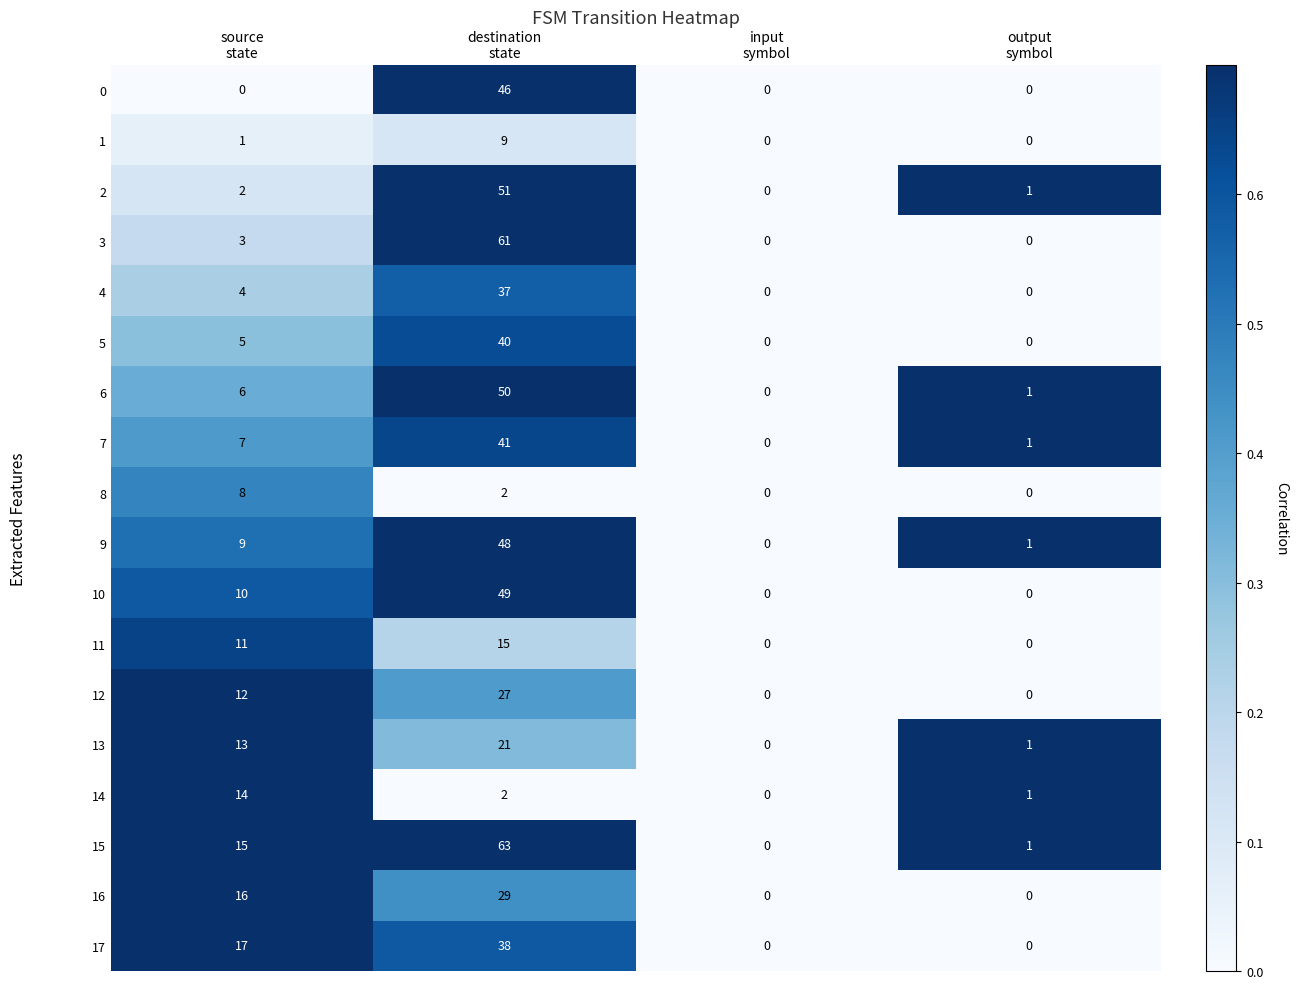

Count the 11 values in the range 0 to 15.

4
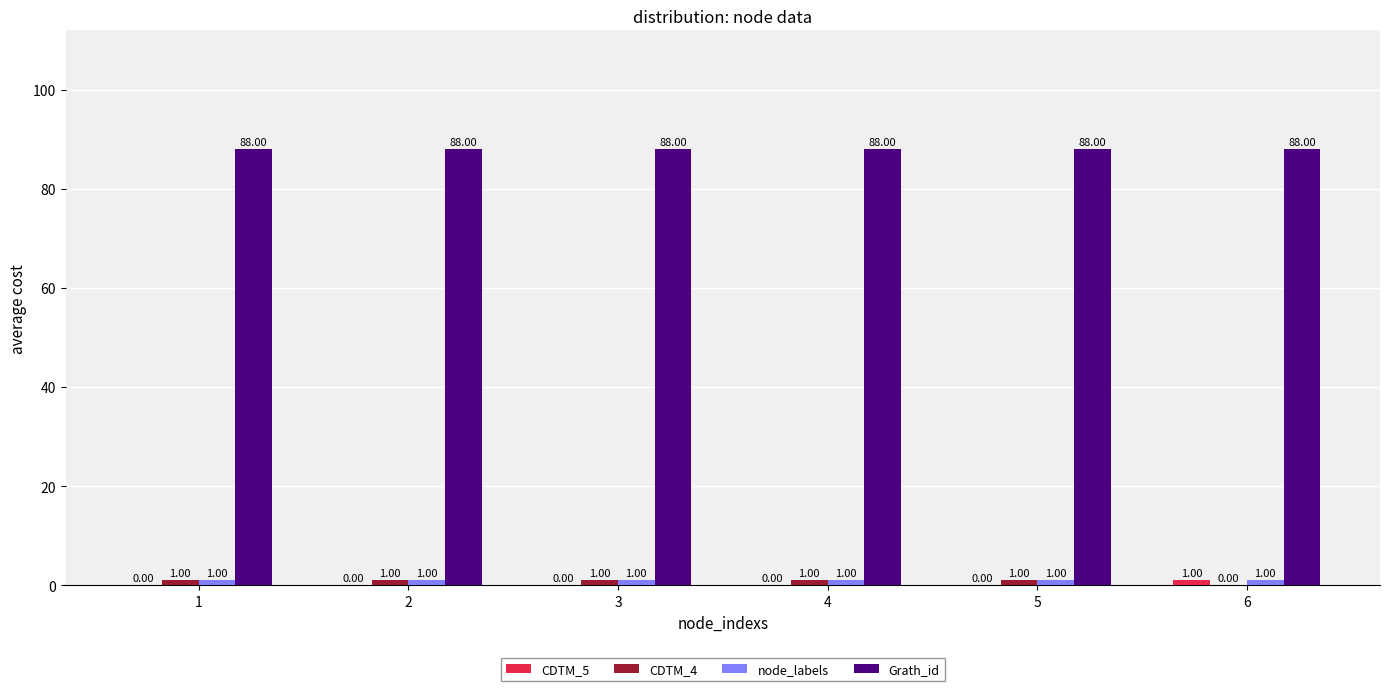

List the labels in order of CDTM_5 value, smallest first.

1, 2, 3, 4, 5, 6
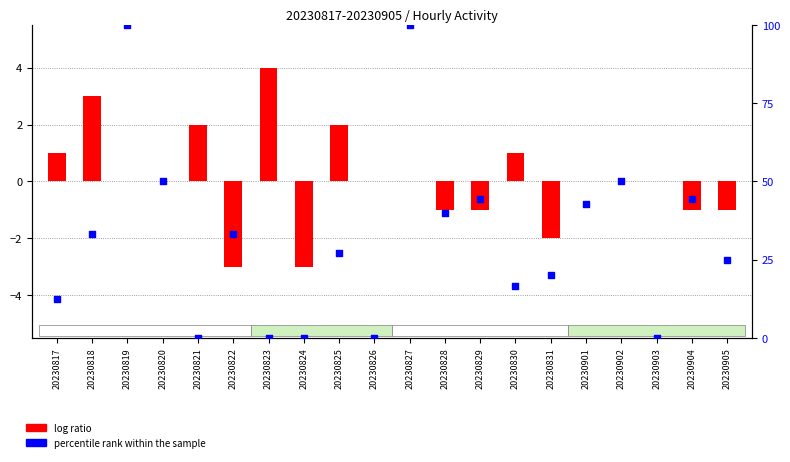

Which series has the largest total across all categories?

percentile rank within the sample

----------------

## [Exercise directions]
Starting at the line containing "Which series has" and ending at the last line of the items, turn those lines into a numbered list, leaving out blank lines.

## [Answer box]
1. Which series has the largest total across all categories?
2. percentile rank within the sample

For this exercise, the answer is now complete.